Autumn has come in with a bang thanks to storm Ali. It’s a reminder to get ready for the winter season. Have you a backup generator and is it serviced and ready to go in the event of a power cut? Are sheds ready for housing? Now is the time to fix up any gates, doors or barriers that are broken.

Be thinking ahead to next spring when cows are calving and you’re busy. What can you do now to make handling and moving animals easier? Extra gates or penning can save a lot of time when you’re busy. Water supplies were cut off during the heavy frosts last winter. Do pipes need more insulation and do you need more water storage?
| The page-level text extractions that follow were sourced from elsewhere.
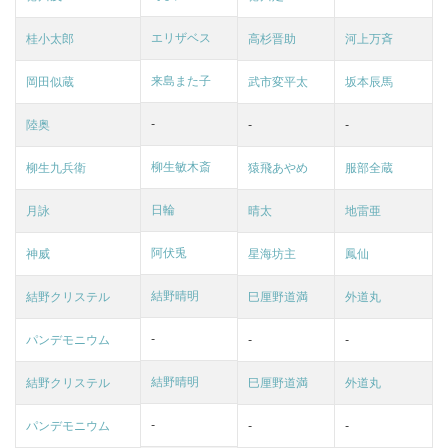
エリザベス
桂小太郎
高杉晋助
河上万斉
来島また子
岡田似蔵
武市変平太
坂本辰馬
-
陸奥
-
-
柳生敏木斎
柳生九兵衛
猿飛あやめ
服部全蔵
日輪
月詠
晴太
地雷亜
阿伏兎
神威
星海坊主
鳳仙
結野晴明
結野クリステル
巳厘野道満
外道丸
-
パンデモニウム
-
-
結野晴明
結野クリステル
巳厘野道満
外道丸
-
パンデモニウム
-
-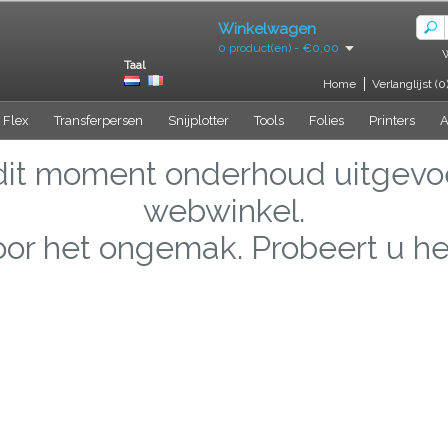
Winkelwagen
0 product(en) - €0,00
Taal
Home
Verlanglijst (0
 Flex
Transferpersen
Snijplotter
Tools
Folies
Printers
A
 dit moment onderhoud uitgevo
webwinkel.
or het ongemak. Probeert u het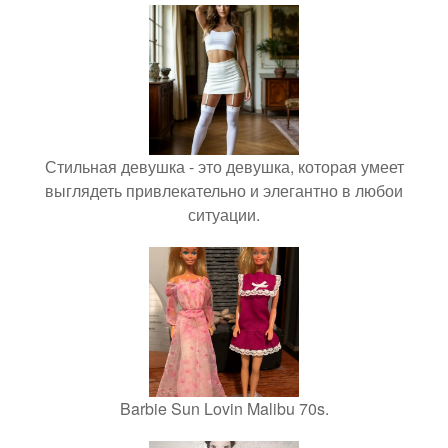
Стильная девушка - это девушка, которая умеет
выглядеть привлекательно и элегантно в любои
ситуации.
Barbie Sun Lovin Malibu 70s.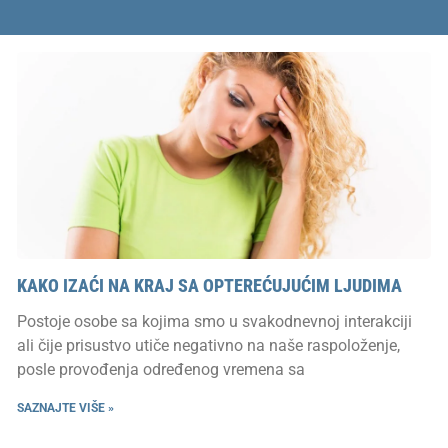
KAKO IZAĆI NA KRAJ SA OPTEREĆUJUĆIM LJUDIMA
Postoje osobe sa kojima smo u svakodnevnoj interakciji
ali čije prisustvo utiče negativno na naše raspoloženje,
posle provođenja određenog vremena sa
SAZNAJTE VIŠE »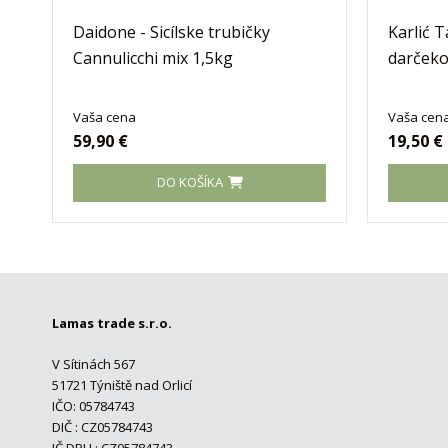
Daidone - Sicílske trubičky
Karlić T
Cannulicchi mix 1,5kg
darčeko
Vaša cena
Vaša cen
59,90 €
19,50 €
DO KOŠÍKA
Lamas trade s.r.o.
V Sítinách 567
51721 Týniště nad Orlicí
IČO: 05784743
DIČ : CZ05784743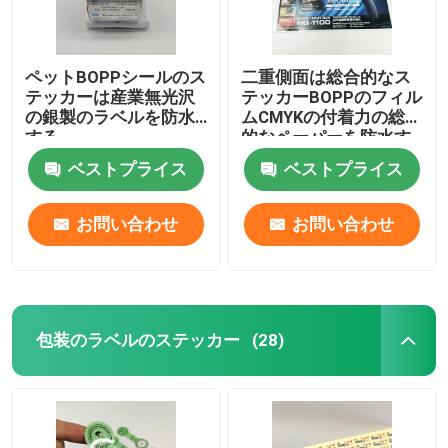
ペットBOPPシールのス
二重側面は総合的なス
テッカーは産業無光沢
テッカーBOPPのフィル
の銀製のラベルを防水
ムCMYKの付着力の総合
する
的なペーパーを防水す
る
ベストプライス
ベストプライス
お問い合わせ
お問い合わせ
包装のラベルのステッカー
(28)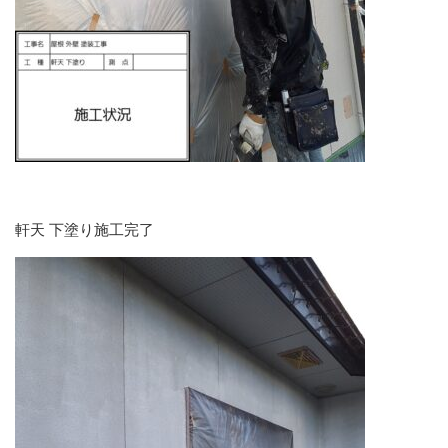
軒天 下塗り施工完了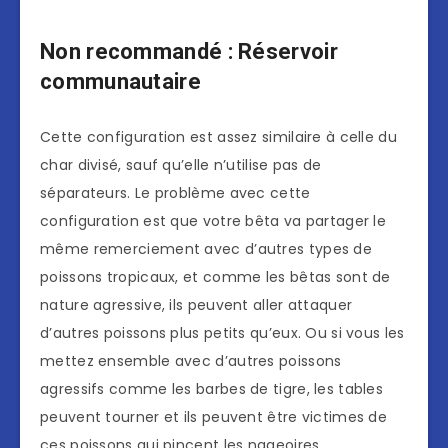
Non recommandé : Réservoir
communautaire
Cette configuration est assez similaire à celle du
char divisé, sauf qu’elle n’utilise pas de
séparateurs. Le problème avec cette
configuration est que votre bêta va partager le
même remerciement avec d’autres types de
poissons tropicaux, et comme les bêtas sont de
nature agressive, ils peuvent aller attaquer
d’autres poissons plus petits qu’eux. Ou si vous les
mettez ensemble avec d’autres poissons
agressifs comme les barbes de tigre, les tables
peuvent tourner et ils peuvent être victimes de
ces poissons qui pincent les nageoires.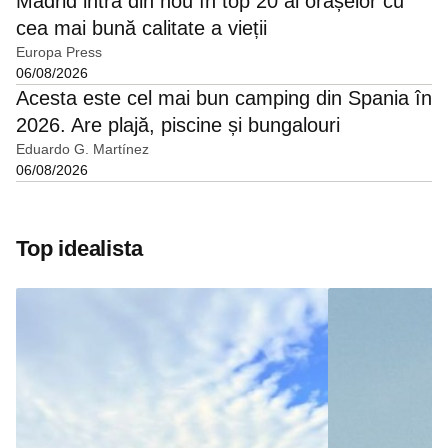
Madrid intră din nou în top 20 al orașelor cu
cea mai bună calitate a vieții
Europa Press
06/08/2026
Acesta este cel mai bun camping din Spania în
2026. Are plajă, piscine și bungalouri
Eduardo G. Martínez
06/08/2026
Top idealista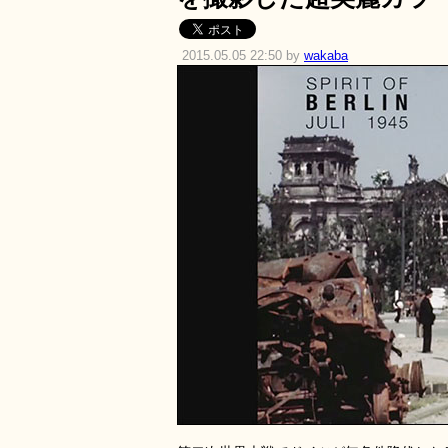
2015.05.05 22:50 by
wakaba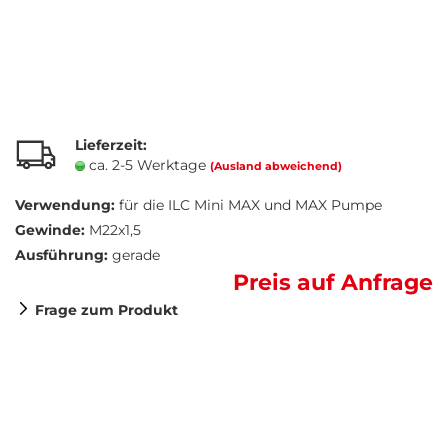
Lieferzeit:
ca. 2-5 Werktage
(Ausland abweichend)
Verwendung:
für die ILC Mini MAX und MAX Pumpe
Gewinde:
M22x1,5
Ausführung:
gerade
Preis auf Anfrage
Frage zum Produkt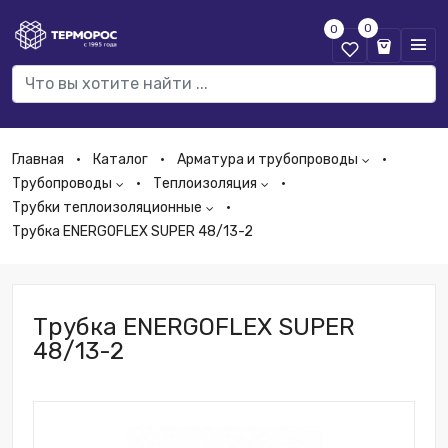
0
0
Главная
Каталог
Арматура и трубопроводы
Трубопроводы
Теплоизоляция
Трубки теплоизоляционные
Трубка ENERGOFLEX SUPER 48/13-2
Трубка ENERGOFLEX SUPER
48/13-2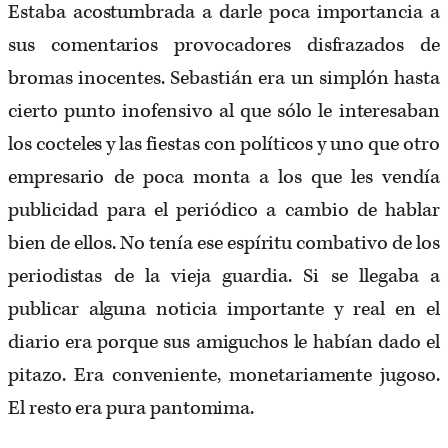
Estaba acostumbrada a darle poca importancia a
sus comentarios provocadores disfrazados de
bromas inocentes. Sebastián era un simplón hasta
cierto punto inofensivo al que sólo le interesaban
los cocteles y las fiestas con políticos y uno que otro
empresario de poca monta a los que les vendía
publicidad para el periódico a cambio de hablar
bien de ellos. No tenía ese espíritu combativo de los
periodistas de la vieja guardia. Si se llegaba a
publicar alguna noticia importante y real en el
diario era porque sus amiguchos le habían dado el
pitazo. Era conveniente, monetariamente jugoso.
El resto era pura pantomima.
You have until the end of October to spread slurry but don’t wait until land becomes too wet to travel. Don’t forget to service tractors and loaders before the heavy-use period when animals are housed.

Winter feed

At the Ploughing Championships this week, part of the fodder demonstration at the Journal stand dealt with winter feeding when silage is scarce. The point was made that if short of silage, you can’t just feed silage as normal along with extra meal and expect that cows will eat less silage. Unless silage is restricted, the cows’ overall diet will increase. The result will be fatter cows, a big meal bill and an empty silage pit.

A typical 5ft sheargrab will hold about 1.1m3 of silage, which is about 200kg of silage dry matter, depending on how dry the silage is. If you’re about 10% short of silage, then you will probably need to feed 2kg of meal per day to dry cows along with 10kg DM of silage. So one 5ft sheargrab will feed 20 cows for 24 hours along with two 20kg bags of meal. It makes a lot more sense to front-load meal feeding to the pre-Christmas period. You don’t want to be messing around with meal feeding to dry cows when you’re in the middle of calving. If this means feeding more supplement in November and December and all silage after Christmas, then so be it. Some farmers are considering buying their pre-calver mineral in the nut this year.

Metric v Imperial

Bags per acre, units per acre and cwt per acre are past their sell-by date at this stage. Fertiliser is sold in tonnes, fertiliser spreaders are calibrated in kg/ha and scientific advice is given in kg/ha. To convert kg/ha to units/acre, you multiply by 0.8. To convert units/acre to kg/ha, you divide by 0.8. Fertiliser advice on this column will now be given in kg/ha of nitrogen, phosphorus, and sulphur. For example, a fertiliser recommendation of 40kg N/ha is the same as 32 units/acre of nitrogen. To work out how much product to use, divide the percentage of nitrogen in the bag into the desired rate per hectare.

For example, to spread 40kg N/ha of 46% urea, you divide 40 by 0.46, which is 87kg/ha of urea. So a 375kg bag of urea will cover 4.31 hectares. If using 27% CAN, you divide 40 by 0.27, which is 148kg/ha. So a 500kg bag of CAN will cover 3.38 hectares. Differentiate between straight N, P and K in kg/ha and the product, eg CAN, urea in kg/ha.